La rassegna stampa dei Mondiali del ’38 è un esercizio che dà utili indicazioni alla storia del giornalismo sportivo e mette in risalto quelle debolezze e virtù nostre e dei nostri avversari, in base alle quali già quattro volte abbiamo alzato la Coppa.

Come ricordava l’interno sinistro bicampione del mondo Giovanni Ferrari in un disco di memorie dei primi anni ’60 (Il calcio azzurro, Sandro Ciotti), non fu la partita di semifinale con i brasiliani l’ostacolo più duro, ma quella d’esordio contro la Norvegia.

I rossi nordici schieravano molti della squadra che ci aveva quasi eliminato ai Giochi Olimpici del ’36. Ciononostante furono sottovalutati. Ad un paio di settimane dall’inizio del torneo, un inviato del settimanale “Il Calcio Illustrato” intervistò Jørgen Juve, capitano dei norvegesi nel 1936. Juve aveva scritto un libro sul football e, di professione, faceva il giornalista. Si espresse come un tranquillante per noi: «Sono certo che saremo nuovamente battuti, ma mi conforta il fatto che saremo sconfitti dai migliori, poiché io sono convinto che gli Azzurri vinceranno la Coppa come nel 1934. Essi ci sono nettamente superiori in velocità, ed il loro stile è una felice fusione di quanto c’è di meglio nello stile inglese ed in quello austriaco: soprattutto essi hanno capito che l’unica cosa che conta nel calcio è la capacità di segnare».

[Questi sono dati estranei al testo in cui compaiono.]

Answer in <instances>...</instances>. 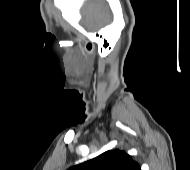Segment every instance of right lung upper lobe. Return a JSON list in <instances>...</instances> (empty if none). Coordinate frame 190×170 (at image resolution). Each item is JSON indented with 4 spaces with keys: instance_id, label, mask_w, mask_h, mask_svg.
<instances>
[{
    "instance_id": "obj_1",
    "label": "right lung upper lobe",
    "mask_w": 190,
    "mask_h": 170,
    "mask_svg": "<svg viewBox=\"0 0 190 170\" xmlns=\"http://www.w3.org/2000/svg\"><path fill=\"white\" fill-rule=\"evenodd\" d=\"M68 170H141L137 162L133 161L126 152L114 149Z\"/></svg>"
}]
</instances>
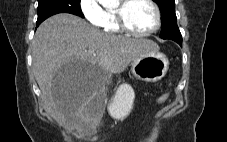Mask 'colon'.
<instances>
[{
	"label": "colon",
	"mask_w": 227,
	"mask_h": 142,
	"mask_svg": "<svg viewBox=\"0 0 227 142\" xmlns=\"http://www.w3.org/2000/svg\"><path fill=\"white\" fill-rule=\"evenodd\" d=\"M167 98H168V94L166 93V94L162 95V96L158 99L157 103H158V104H162V103H164V102L166 101Z\"/></svg>",
	"instance_id": "colon-1"
}]
</instances>
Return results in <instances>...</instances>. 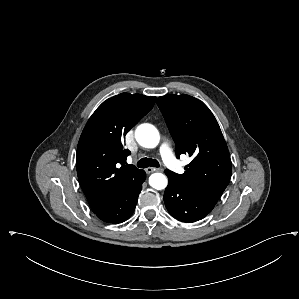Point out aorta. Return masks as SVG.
Here are the masks:
<instances>
[{"instance_id":"aorta-1","label":"aorta","mask_w":299,"mask_h":299,"mask_svg":"<svg viewBox=\"0 0 299 299\" xmlns=\"http://www.w3.org/2000/svg\"><path fill=\"white\" fill-rule=\"evenodd\" d=\"M135 138L139 145L145 148H154L158 145L160 136L158 130L151 124H141L135 131ZM168 184L166 176L162 173H153L149 177V185L157 190L165 189Z\"/></svg>"}]
</instances>
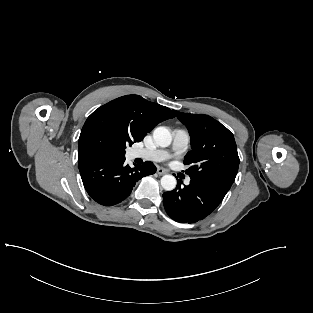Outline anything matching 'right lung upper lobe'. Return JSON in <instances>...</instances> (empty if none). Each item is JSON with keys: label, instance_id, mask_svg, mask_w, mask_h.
Returning <instances> with one entry per match:
<instances>
[{"label": "right lung upper lobe", "instance_id": "cb5924a9", "mask_svg": "<svg viewBox=\"0 0 313 313\" xmlns=\"http://www.w3.org/2000/svg\"><path fill=\"white\" fill-rule=\"evenodd\" d=\"M173 117L169 108L139 95L112 100L87 118L79 137L78 163L122 158L124 144L131 146L143 140L158 123Z\"/></svg>", "mask_w": 313, "mask_h": 313}]
</instances>
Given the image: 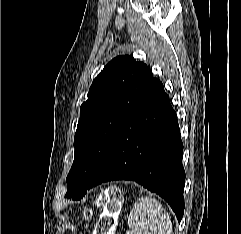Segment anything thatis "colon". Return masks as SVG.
<instances>
[{
    "label": "colon",
    "mask_w": 241,
    "mask_h": 234,
    "mask_svg": "<svg viewBox=\"0 0 241 234\" xmlns=\"http://www.w3.org/2000/svg\"><path fill=\"white\" fill-rule=\"evenodd\" d=\"M98 204L102 206L103 212L95 229V234H113L115 219L120 210L121 195L118 189L109 188L98 197ZM85 216L89 217L90 212L86 211Z\"/></svg>",
    "instance_id": "colon-1"
}]
</instances>
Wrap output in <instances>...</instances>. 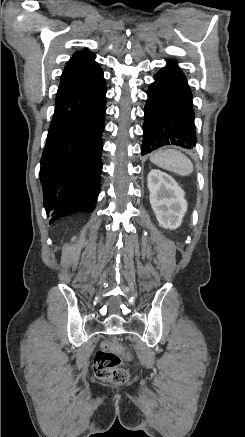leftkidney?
<instances>
[{
  "label": "left kidney",
  "instance_id": "5707ae66",
  "mask_svg": "<svg viewBox=\"0 0 245 437\" xmlns=\"http://www.w3.org/2000/svg\"><path fill=\"white\" fill-rule=\"evenodd\" d=\"M147 183L157 221L165 229H177L188 207L183 189L169 174L157 169L149 172Z\"/></svg>",
  "mask_w": 245,
  "mask_h": 437
}]
</instances>
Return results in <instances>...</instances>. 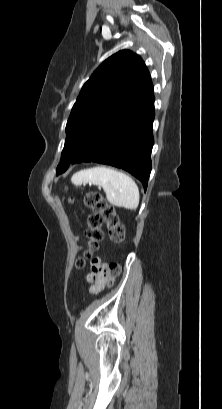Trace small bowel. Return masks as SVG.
Masks as SVG:
<instances>
[{
	"label": "small bowel",
	"instance_id": "obj_1",
	"mask_svg": "<svg viewBox=\"0 0 222 409\" xmlns=\"http://www.w3.org/2000/svg\"><path fill=\"white\" fill-rule=\"evenodd\" d=\"M90 262L92 264L91 273H89L87 280L91 284L90 293L95 294L100 292L109 282L107 271L110 268V261L105 260L103 256H92Z\"/></svg>",
	"mask_w": 222,
	"mask_h": 409
}]
</instances>
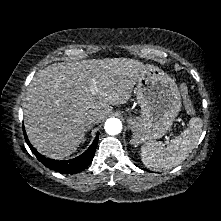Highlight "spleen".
<instances>
[{
  "instance_id": "obj_1",
  "label": "spleen",
  "mask_w": 221,
  "mask_h": 221,
  "mask_svg": "<svg viewBox=\"0 0 221 221\" xmlns=\"http://www.w3.org/2000/svg\"><path fill=\"white\" fill-rule=\"evenodd\" d=\"M202 132V119L194 117L179 136L173 138L167 147L161 142H149L141 148V160L150 169L161 171L182 163L197 145Z\"/></svg>"
}]
</instances>
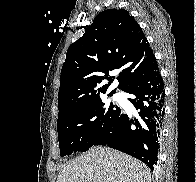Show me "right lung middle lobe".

Nei giorni antecedenti l’esordio dell’Italia, i due quotidiani sportivi di Milano e Roma “La Gazzetta dello Sport” e “II Littoriale” – presentarono il match di Marsiglia del 5 giugno come un antipasto alla prima portata “sontuosa” dei quarti di finale con la Francia. Secondo Mario Zappa, firma tecnica della “rosea”, ItaliaNorvegia era la sola partita del primo turno ad avere una netta favorita. Pier Luigi Tagiuri, da Roma, confermava il pronostico, calcando sul fatto che i norvegesi faticavano in allenamento a piegare l’Estonia. Entrambi i fogli vedevano negli Azzurri, unico team imbattuto nella stagione in corso, i favoriti per la vittoria finale, seguiti a ruota da Francia, Brasile, Germania e Ungheria.

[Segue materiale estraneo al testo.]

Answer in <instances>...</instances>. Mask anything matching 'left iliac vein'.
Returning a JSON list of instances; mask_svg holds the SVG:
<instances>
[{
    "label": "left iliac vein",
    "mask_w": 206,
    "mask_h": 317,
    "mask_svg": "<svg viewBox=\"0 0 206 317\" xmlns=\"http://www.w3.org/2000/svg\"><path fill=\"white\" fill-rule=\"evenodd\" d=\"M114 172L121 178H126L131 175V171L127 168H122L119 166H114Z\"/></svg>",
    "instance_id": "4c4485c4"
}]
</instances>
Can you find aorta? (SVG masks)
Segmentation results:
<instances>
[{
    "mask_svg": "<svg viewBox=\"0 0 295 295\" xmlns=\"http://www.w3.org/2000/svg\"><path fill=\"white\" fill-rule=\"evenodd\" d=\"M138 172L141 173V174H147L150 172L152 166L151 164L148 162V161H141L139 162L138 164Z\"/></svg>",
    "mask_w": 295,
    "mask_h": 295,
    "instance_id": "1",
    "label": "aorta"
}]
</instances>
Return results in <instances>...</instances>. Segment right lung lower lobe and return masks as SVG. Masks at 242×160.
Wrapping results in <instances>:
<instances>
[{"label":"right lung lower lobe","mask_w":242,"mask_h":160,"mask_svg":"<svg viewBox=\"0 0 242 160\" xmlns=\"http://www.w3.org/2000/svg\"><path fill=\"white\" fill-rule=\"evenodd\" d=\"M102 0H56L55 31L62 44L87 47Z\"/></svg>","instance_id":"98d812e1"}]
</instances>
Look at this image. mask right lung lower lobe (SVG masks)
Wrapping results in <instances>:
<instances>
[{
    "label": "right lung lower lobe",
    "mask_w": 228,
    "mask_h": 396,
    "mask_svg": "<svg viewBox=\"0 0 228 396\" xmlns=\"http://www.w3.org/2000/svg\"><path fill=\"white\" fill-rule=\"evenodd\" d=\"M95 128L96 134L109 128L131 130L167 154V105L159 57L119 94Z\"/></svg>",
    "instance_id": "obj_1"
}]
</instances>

Il solo monito venne, a poche ore dal match, dall’altro inviato della Gazzetta, Erberto Levi, un trentenne ligure bilaureato che, di li a poco, sarebbe dovuto uscire di scena per via delle leggi razziali promulgate dal regime. Levi chiarì la situazione psicologica della vigilia dei nordici: «I nostri avversari non si illudono ma non sono rassegnati. Si preoccupano? Veramente la parola ci è sembrata eccessiva, quando li abbiamo visti intenti ad una prima colazione, a base di uova, salati, mostarde, marmellate, formaggi, che per i nostri servirebbero come colazione prima, seconda e terza messe insieme!».

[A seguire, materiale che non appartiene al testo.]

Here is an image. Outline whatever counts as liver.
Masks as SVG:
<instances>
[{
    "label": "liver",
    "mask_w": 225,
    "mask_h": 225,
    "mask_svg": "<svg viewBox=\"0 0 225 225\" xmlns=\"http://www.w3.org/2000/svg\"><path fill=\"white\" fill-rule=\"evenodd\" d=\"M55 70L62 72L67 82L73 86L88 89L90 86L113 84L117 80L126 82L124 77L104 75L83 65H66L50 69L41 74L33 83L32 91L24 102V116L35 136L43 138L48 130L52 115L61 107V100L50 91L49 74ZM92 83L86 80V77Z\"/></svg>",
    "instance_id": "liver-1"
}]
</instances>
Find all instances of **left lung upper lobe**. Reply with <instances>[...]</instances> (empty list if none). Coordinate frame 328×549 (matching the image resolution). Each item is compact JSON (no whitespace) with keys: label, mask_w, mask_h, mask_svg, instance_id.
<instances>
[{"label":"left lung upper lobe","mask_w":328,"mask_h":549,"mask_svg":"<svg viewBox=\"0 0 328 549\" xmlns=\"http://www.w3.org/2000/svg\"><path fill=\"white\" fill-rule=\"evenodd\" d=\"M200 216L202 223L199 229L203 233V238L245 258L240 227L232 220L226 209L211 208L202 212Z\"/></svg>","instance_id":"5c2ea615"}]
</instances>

La stentata vittoria per 2-1 dei campioni in carica, ottenuta per giunta nei tempi supplementari, fu accolta con cautela della stampa francese, intenta ad esaltare il 3-1 dei “galletti” sul Belgio. Scrisse “Paris Soir”: «Se l’Italia sembra aver deluso per non avere battuto la Norvegia come si pensava, bisognerà attendere il secondo turno per sapere se si tratta veramente di un ribasso di forma dei transalpini. Per conto nostro, non lo pensiamo».

Italia-Norvegia: caccia alla monetina prima del match

E il C.T. francese Barreau: «Non vi nascondo che l’Italia sarà una grossa pillola da ingoiare ma ho fiducia. Incoraggiati dalla resistenza della Norvegia, i miei giocatori hanno la ferma speranza di riportare un nuova successo». I giornalisti italiani (Tagiuri, De Vecchi) tornarono sulla terra e parlarono di grossa speranza, riconoscendo nella Norvegia una squadra più fresca, atletica, pronta, addebitando la prova azzurra alla cattiva giornata della mediana.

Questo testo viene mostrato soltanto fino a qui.